Cardiac mast cell-mediated activation of gelatinase and alteration of ventricular diastolic function.

Mast cells contain proteases capable of activating matrix metalloproteinases (MMPs). However, given the relatively low density of mast cells in the myocardium (i.e., 1.5-5.3 cells/mm(2)), it is unknown whether these enzymes are present in sufficient quantities in the normal heart to mediate MMP activation. Accordingly, this study sought to determine whether chemically induced degranulation of cardiac mast cells (with compound 48/80) would have an effect in isolated, blood-perfused, functioning rat hearts. Mast cell degranulation produced a 15% increase in histamine levels present in the coronary efflux, a significant increase in myocardial water (i.e., edema) relative to normal values (80.1 +/- 3.4% vs. 77.4 +/- 1.08%, P < or = 0.03), a substantial activation of MMP-2 (126% increase relative to controls, P < or = 0.02), and a marked decrease in myocardial collagen volume fraction (0.46 +/- 0.10% vs. 0.97 +/- 0.33%, P < or = 0.001). Furthermore, although an increase in ventricular stiffness was expected due to the extent of edema resulting from mast cell degranulation, modest ventricular dilatation was observed. These findings clearly demonstrate that the number of mast cells present in normal hearts is sufficient to mediate activation of MMPs and produce extracellular matrix degradation, thereby potentially causing subsequent ventricular dilatation.

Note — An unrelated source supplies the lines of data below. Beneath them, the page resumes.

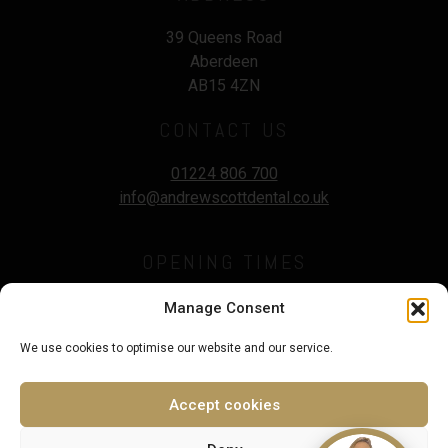
39 Queens Road
Aberdeen
AB15 4ZN
CONTACT US
01224 806 700
info@andrewscottdental.co.uk
OPENING TIMES
Mon - Wed :
9.00 - 5:30pm
Manage Consent
Thursday :
9.00 - 7.00pm
We use cookies to optimise our website and our service.
Fri - Sat :
9.00 - 3.00pm
Sunday :
Closed
Accept cookies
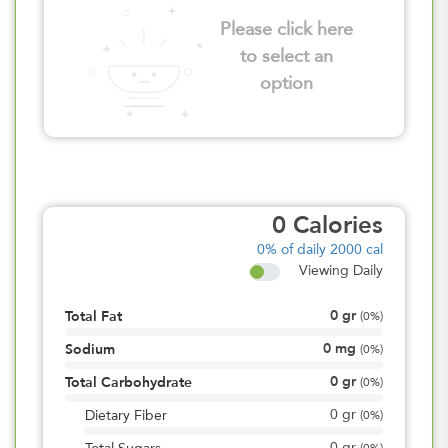
Please click here
to select an
option
0
Calories
0%
of daily 2000 cal
Viewing Daily
0
gr
Total Fat
(
0%
)
0
mg
Sodium
(
0%
)
0
gr
Total Carbohydrate
(
0%
)
0
gr
Dietary Fiber
(
0%
)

Effects of matrix metalloproteinase inhibition on ventricular remodeling due to volume overload.

BACKGROUND: Left ventricular (LV) hypertrophy and dilatation are important compensatory responses to chronic volume overload. Although LV function is initially preserved by these responses, the continued structural remodeling of the myocardium ultimately becomes maladaptive, leading to the development of heart failure. We have shown previously that increased myocardial matrix metalloproteinase (MMP) activity precedes LV dilatation induced by a chronic volume overload. Accordingly, this study focused on the effects of MMP inhibition therapy (PD 166793, 1 mg x kg(-1) x d(-1)) on LV size and function in a rat model of volume overload-induced heart failure. METHODS AND RESULTS: Rats were divided into the following groups: treated and untreated infrarenal abdominal aortocaval fistula and treated and untreated sham-operated (control). LV weights of both fistula groups were increased above that of the control group (868+/-79 mg; P< or =0.001); LV weights in the treated fistula group, however, were lower than in the untreated fistula group at 8 weeks (1447+/-186 versus 1715+/-279 mg, respectively; P< or =0.012). The marked ventricular dilatation seen in the untreated fistula group was significantly diminished in the treated fistula group, although the increase in LV compliance was similar in both treated and untreated fistula hearts. CONCLUSIONS: MMP inhibition significantly attenuates the myocardial remodeling associated with chronic volume overload, as evidenced by prevention of dilatation, a marked reduction in LV hypertrophy, and preservation of ventricular function.